My visit also encouraged me to consider the way that intangible values are reflected in the material forms of the traditional clothing. For example, I observed how traditional Inuit clothing often embodies the intimate relationship between self, the natural realm (certain fauna and flora) and their corresponding spiritual entities. This sacred connection — respect for nature and the spiritual world — is commonly represented in elements of the parkas.
Top and above: "Women's deer skin outer shirt" (1866) - Inuvialuit parka from the MacFarlane Collection (courtesy of the Inuvialuit Living History website).
While tracing the sewing patterns of a few of these parkas, I noticed that some were made using similar methods as would be employed today. However, others appeared to be created using more traditional practices. For example, an ingenious waterproof sewing technique was used to stitch the bottom-lining of kamiks to its upper part, which prevented water from leaking into the kamik, with no need to rely on the application of a sealant agent.
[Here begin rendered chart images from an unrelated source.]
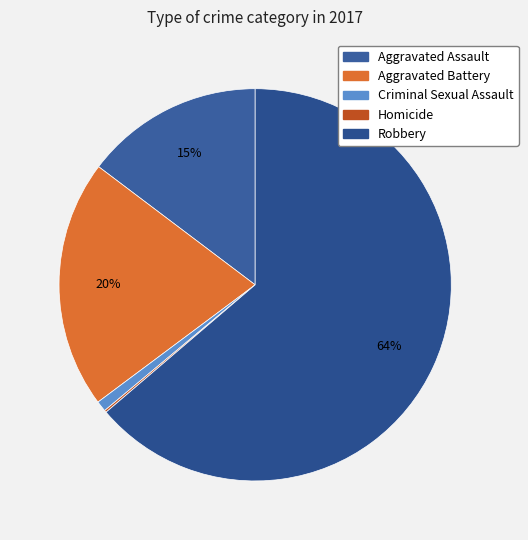

To the nearest percent, what is the average slice percentage?

20%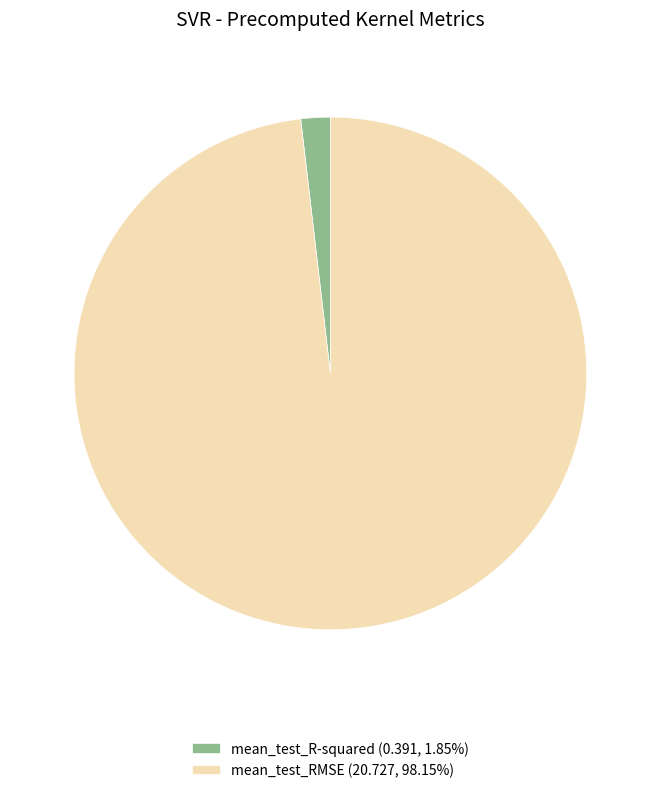

Which category accounts for the majority?

mean_test_RMSE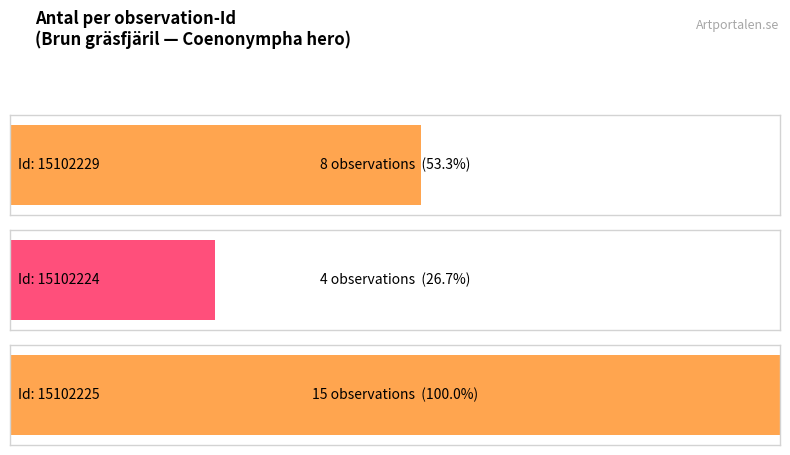

Reading left to right, extract all data points from this chart.

15102229=8	15102224=4	15102225=15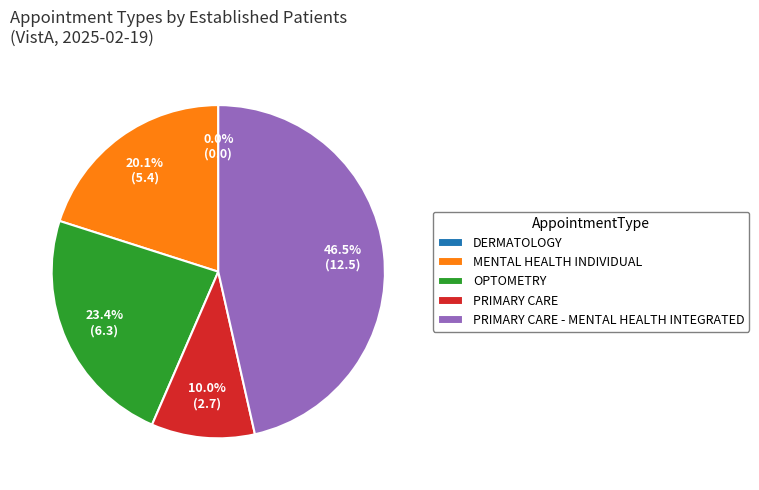

To the nearest percent, what percentage of the pie is OPTOMETRY?

23%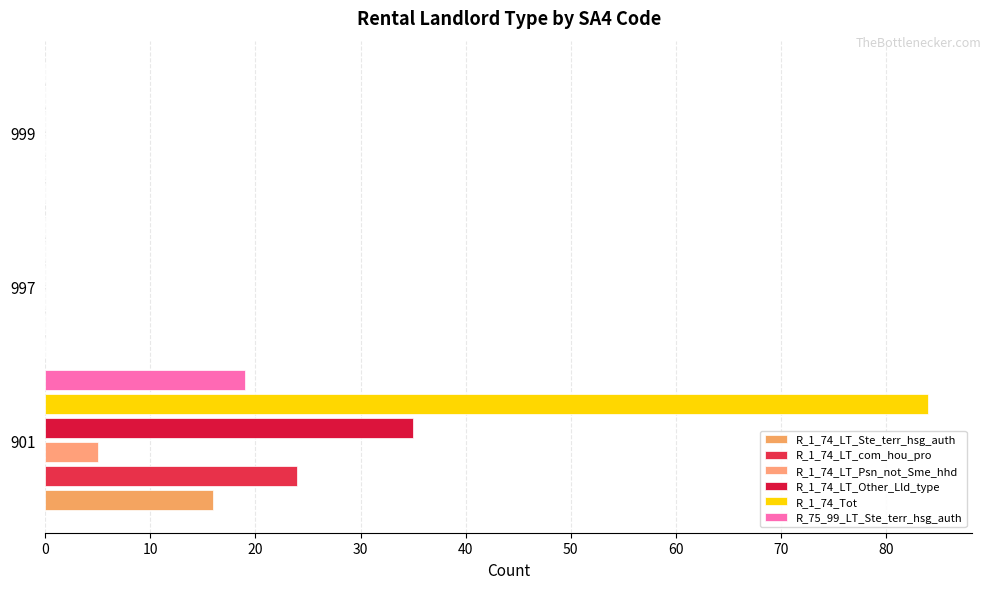

Which series has the largest total across all categories?

R_1_74_Tot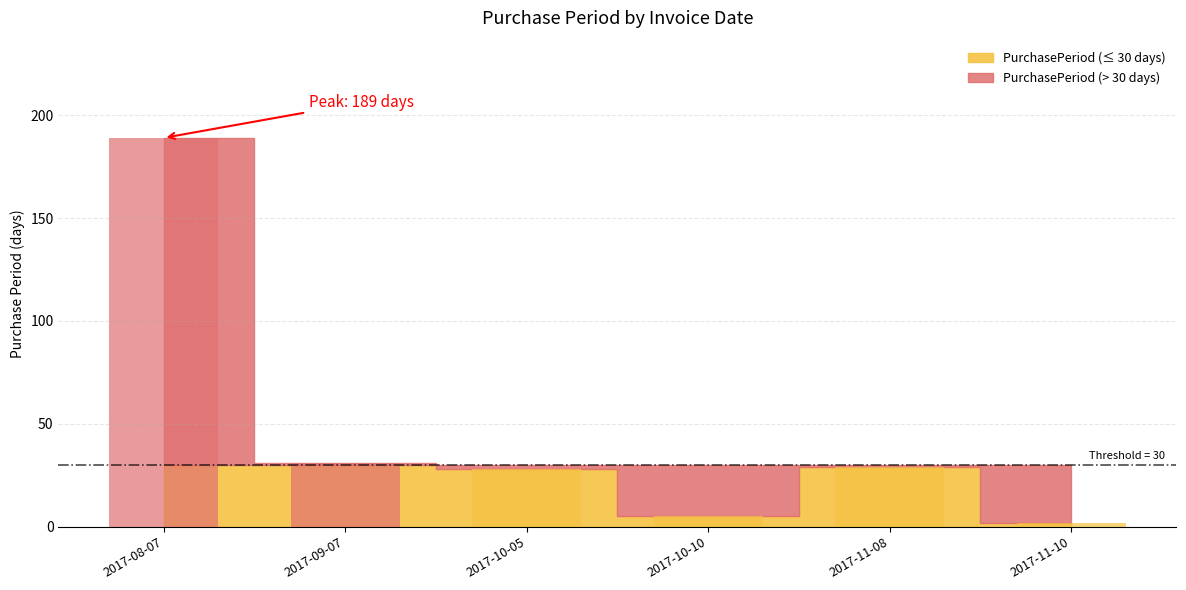

True or false: the data shows 77 at 2017-08-07.

False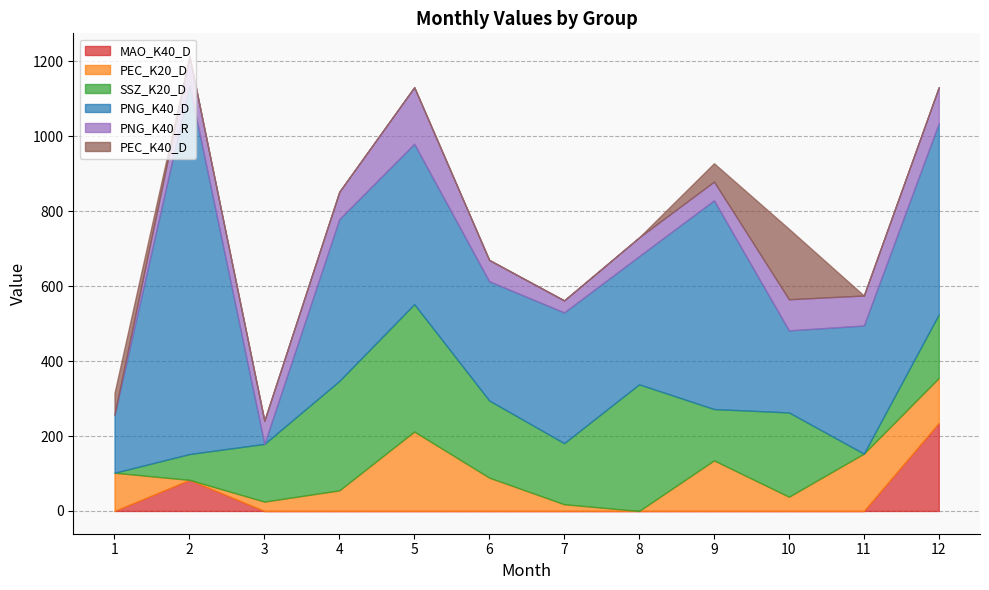

At which category does the chart reach its minimum across all series?

1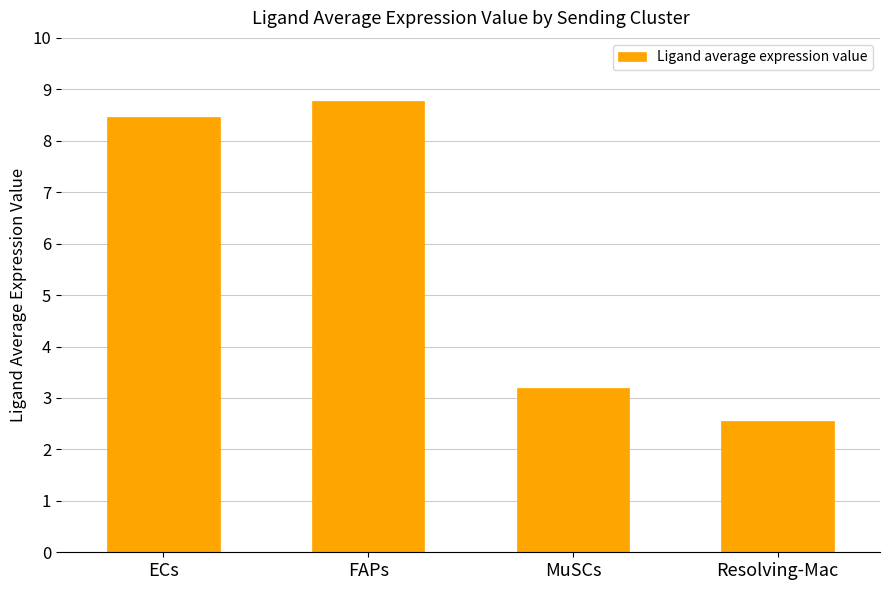

Between FAPs and Resolving-Mac, which is larger?

FAPs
In our digital media age, issues related to access and control of cultural representation are more complicated than ever. Digital media allows representations of traditional objects and aspects of traditional knowledge, such as production techniques, to circulate widely, often without consent or consideration as to how this distribution might affect the originating communities. My thesis project aims to raise public awareness about this matter through visual ethnography that illustrates the important relationship between material culture, cultural heritage and social identity.
Irine Prastio is an MA candidate at the School of Interactive Arts and Technology at Simon Fraser University and an IPinCH Fellow.